Segment Start: Supplied records
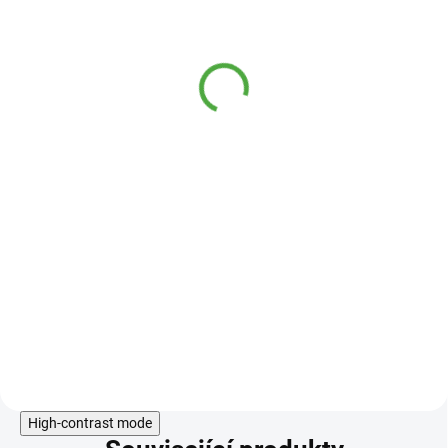
NutriSlim 7 days vanilka
s malinami 210 g
259 Kč
SKLADEM
169 Kč
Plnohodnotná nízkokalorická
náhrada stravy
NutriSlim
je
vhodná při kontrole hmotnosti.
1000 mg Acetyl-L-
Carnitine v jedné dávce
obsah bílkovin 80%
7 porcí koktejlu
obsahuje mrazem sušené
maliny
Do košíku
High-contrast mode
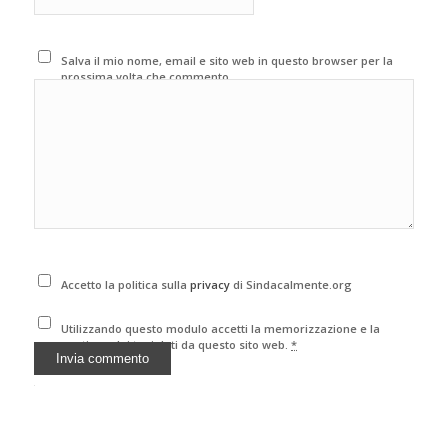
Salva il mio nome, email e sito web in questo browser per la
prossima volta che commento.
Accetto la politica sulla
privacy
di Sindacalmente.org
Utilizzando questo modulo accetti la memorizzazione e la
gestione dei tuoi dati da questo sito web.
*
Alternative:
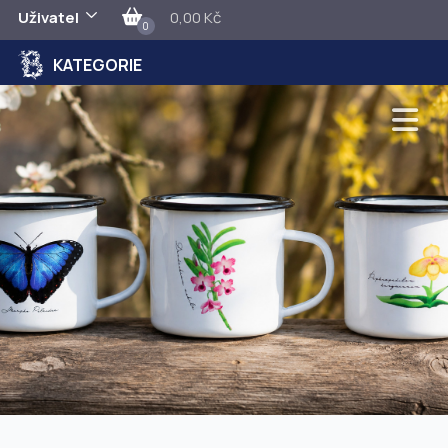
Uživatel
0,00 Kč
0
KATEGORIE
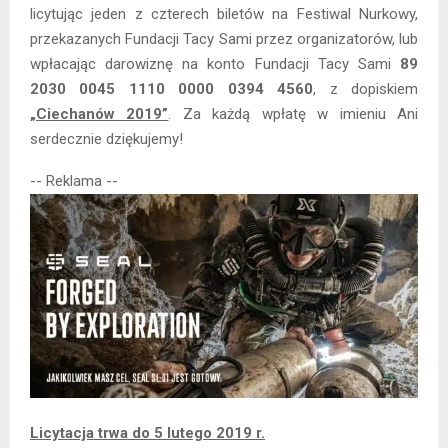
licytując jeden z czterech biletów na Festiwal Nurkowy,
przekazanych Fundacji Tacy Sami przez organizatorów, lub
wpłacając darowiznę na konto Fundacji Tacy Sami
89
2030 0045 1110 0000 0394 4560
, z dopiskiem
„Ciechanów 2019”
. Za każdą wpłatę w imieniu Ani
serdecznie dziękujemy!
-- Reklama --
Licytacja trwa do 5 lutego 2019 r.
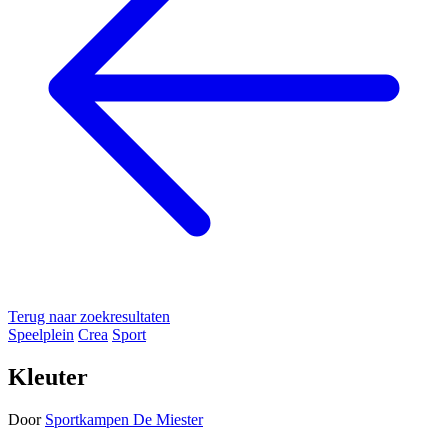
Terug naar zoekresultaten
Speelplein
Crea
Sport
Kleuter
Door
Sportkampen De Miester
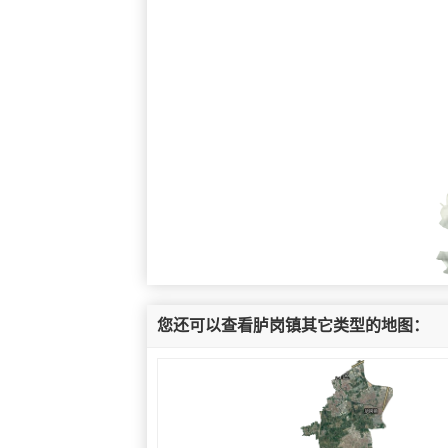
您还可以查看胪岗镇其它类型的地图：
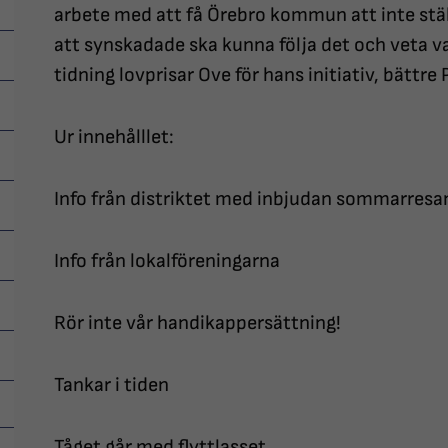
arbete med att få Örebro kommun att inte ställ
att synskadade ska kunna följa det och veta va
tidning lovprisar Ove för hans initiativ, bättre 
Ur innehålllet:
Info från distriktet med inbjudan sommarresa
Info från lokalföreningarna
Rör inte vår handikappersättning!
Tankar i tiden
Tåget går med flyttlasset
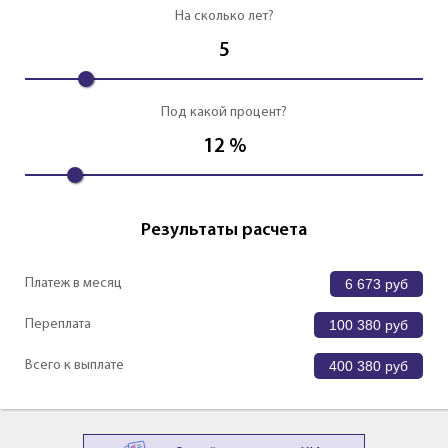
На сколько лет?
5
Под какой процент?
12
%
Результаты расчета
Платеж в месяц
6 673
руб
Переплата
100 380
руб
Всего к выплате
400 380
руб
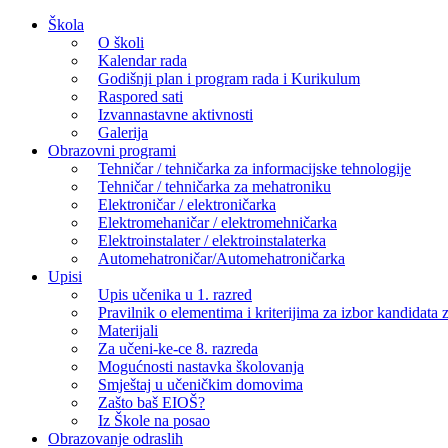
Skip
Škola
to
O školi
content
Kalendar rada
Godišnji plan i program rada i Kurikulum
Raspored sati
Izvannastavne aktivnosti
Galerija
Obrazovni programi
Tehničar / tehničarka za informacijske tehnologije
Tehničar / tehničarka za mehatroniku
Elektroničar / elektroničarka
Elektromehaničar / elektromehničarka
Elektroinstalater / elektroinstalaterka
Automehatroničar/Automehatroničarka
Upisi
Upis učenika u 1. razred
Pravilnik o elementima i kriterijima za izbor kandidata z
Materijali
Za učeni-ke-ce 8. razreda
Mogućnosti nastavka školovanja
Smještaj u učeničkim domovima
Zašto baš EIOŠ?
Iz Škole na posao
Obrazovanje odraslih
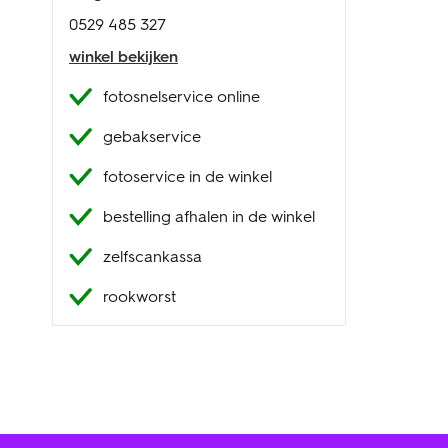
0529 485 327
winkel bekijken
fotosnelservice online
gebakservice
fotoservice in de winkel
bestelling afhalen in de winkel
zelfscankassa
rookworst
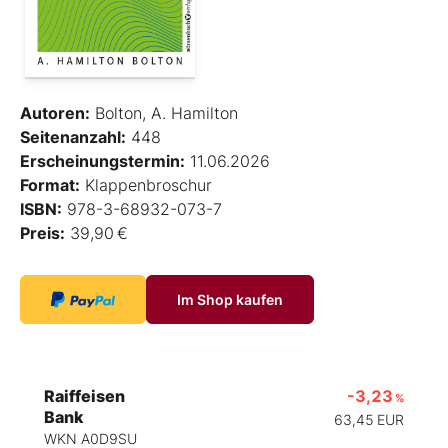
Autoren:
Bolton, A. Hamilton
Seitenanzahl:
448
Erscheinungstermin:
11.06.2026
Format:
Klappenbroschur
ISBN:
978-3-68932-073-7
Preis:
39,90 €
Im Shop kaufen
Raiffeisen
-3,23
%
Bank
63,45
EUR
WKN A0D9SU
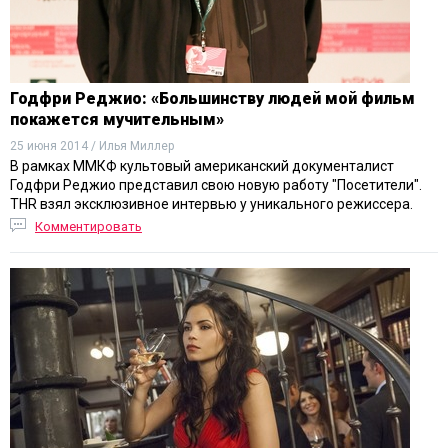
Годфри Реджио: «Большинству людей мой фильм
покажется мучительным»
25 июня 2014 / Илья Миллер
В рамках ММКФ культовый американский документалист
Годфри Реджио представил свою новую работу "Посетители".
THR взял эксклюзивное интервью у уникального режиссера.
Комментировать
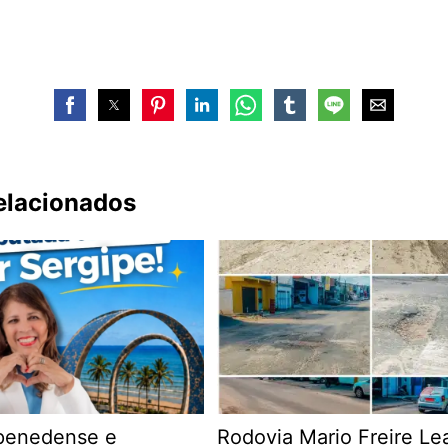
relacionados
 penedense e
Rodovia Mario Freire Le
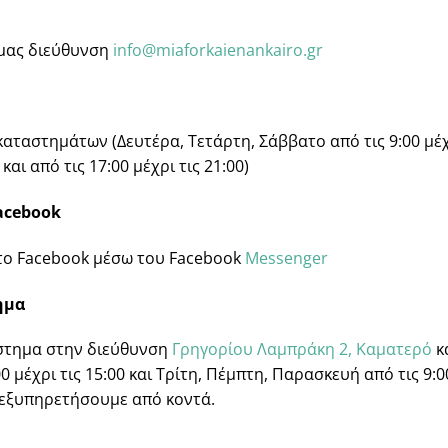
 μας διεύθυνση
info@miaforkaienankairo.gr
αταστημάτων (Δευτέρα, Τετάρτη, Σάββατο από τις 9:00 μέχρ
και από τις 17:00 μέχρι τις 21:00)
acebook
στο Facebook μέσω του Facebook
Messenger
ημα
άστημα στην διεύθυνση
Γρηγορίου Λαμπράκη 2, Καματερό
κα
 μέχρι τις 15:00 και Τρίτη, Πέμπτη, Παρασκευή από τις 9:00 
ς εξυπηρετήσουμε από κοντά.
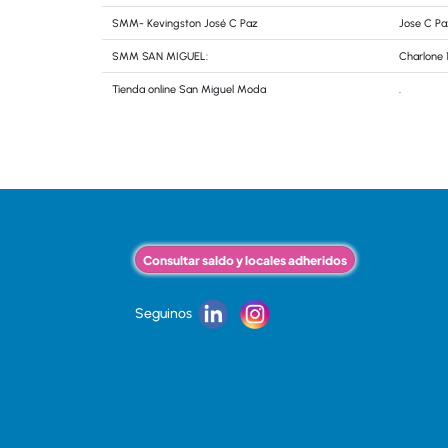
SMM- Kevingston José C Paz
Jose C Pa
SMM SAN MIGUEL:
Charlone 
Tienda online San Miguel Moda
.
Consultar saldo y locales adheridos
Seguinos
Segment End: Supplied records
Work instruction
Write out every entry again word for word, without any of the pictures.

Answer section
NutriSlim 7 days vanilka
s malinami 210 g
259 Kč
SKLADEM
169 Kč
Plnohodnotná nízkokalorická
náhrada stravy
NutriSlim
je
vhodná při kontrole hmotnosti.
1000 mg Acetyl-L-
Carnitine v jedné dávce
obsah bílkovin 80%
7 porcí koktejlu
obsahuje mrazem sušené
maliny
Do košíku
High-contrast mode
Salva il mio nome, email e sito web in questo browser per la
prossima volta che commento.
Accetto la politica sulla
privacy
di Sindacalmente.org
Utilizzando questo modulo accetti la memorizzazione e la
gestione dei tuoi dati da questo sito web.
*
Alternative:
Uživatel
0,00 Kč
0
KATEGORIE
licytując jeden z czterech biletów na Festiwal Nurkowy,
przekazanych Fundacji Tacy Sami przez organizatorów, lub
wpłacając darowiznę na konto Fundacji Tacy Sami
89
2030 0045 1110 0000 0394 4560
, z dopiskiem
„Ciechanów 2019”
. Za każdą wpłatę w imieniu Ani
serdecznie dziękujemy!
-- Reklama --
Licytacja trwa do 5 lutego 2019 r.
Terug naar zoekresultaten
Speelplein
Crea
Sport
Kleuter
Door
Sportkampen De Miester
您还可以查看胪岗镇其它类型的地图：
arbete med att få Örebro kommun att inte ställ
att synskadade ska kunna följa det och veta va
tidning lovprisar Ove för hans initiativ, bättre 
Ur innehålllet:
Info från distriktet med inbjudan sommarresa
Info från lokalföreningarna
Rör inte vår handikappersättning!
Tankar i tiden
Tåget går med flyttlasset
На сколько лет?
5
Под какой процент?
12
%
Результаты расчета
Платеж в месяц
6 673
руб
Переплата
100 380
руб
Всего к выплате
400 380
руб
Skip
Škola
to
O školi
content
Kalendar rada
Godišnji plan i program rada i Kurikulum
Raspored sati
Izvannastavne aktivnosti
Galerija
Obrazovni programi
Tehničar / tehničarka za informacijske tehnologije
Tehničar / tehničarka za mehatroniku
Elektroničar / elektroničarka
Elektromehaničar / elektromehničarka
Elektroinstalater / elektroinstalaterka
Automehatroničar/Automehatroničarka
Upisi
Upis učenika u 1. razred
Pravilnik o elementima i kriterijima za izbor kandidata z
Materijali
Za učeni-ke-ce 8. razreda
Mogućnosti nastavka školovanja
Smještaj u učeničkim domovima
Zašto baš EIOŠ?
Iz Škole na posao
Obrazovanje odraslih
0529 485 327
winkel bekijken
fotosnelservice online
gebakservice
fotoservice in de winkel
bestelling afhalen in de winkel
zelfscankassa
rookworst
Autoren:
Bolton, A. Hamilton
Seitenanzahl:
448
Erscheinungstermin:
11.06.2026
Format:
Klappenbroschur
ISBN:
978-3-68932-073-7
Preis:
39,90 €
Im Shop kaufen
Raiffeisen
-3,23
%
Bank
63,45
EUR
WKN A0D9SU
Годфри Реджио: «Большинству людей мой фильм
покажется мучительным»
25 июня 2014 / Илья Миллер
В рамках ММКФ культовый американский документалист
Годфри Реджио представил свою новую работу "Посетители".
THR взял эксклюзивное интервью у уникального режиссера.
Комментировать
relacionados
 penedense e
Rodovia Mario Freire Le
 μας διεύθυνση
info@miaforkaienankairo.gr
αταστημάτων (Δευτέρα, Τετάρτη, Σάββατο από τις 9:00 μέχρ
και από τις 17:00 μέχρι τις 21:00)
acebook
στο Facebook μέσω του Facebook
Messenger
ημα
άστημα στην διεύθυνση
Γρηγορίου Λαμπράκη 2, Καματερό
κα
 μέχρι τις 15:00 και Τρίτη, Πέμπτη, Παρασκευή από τις 9:00 
ς εξυπηρετήσουμε από κοντά.
SMM- Kevingston José C Paz
Jose C Pa
SMM SAN MIGUEL:
Charlone 
Tienda online San Miguel Moda
.
Consultar saldo y locales adheridos
Seguinos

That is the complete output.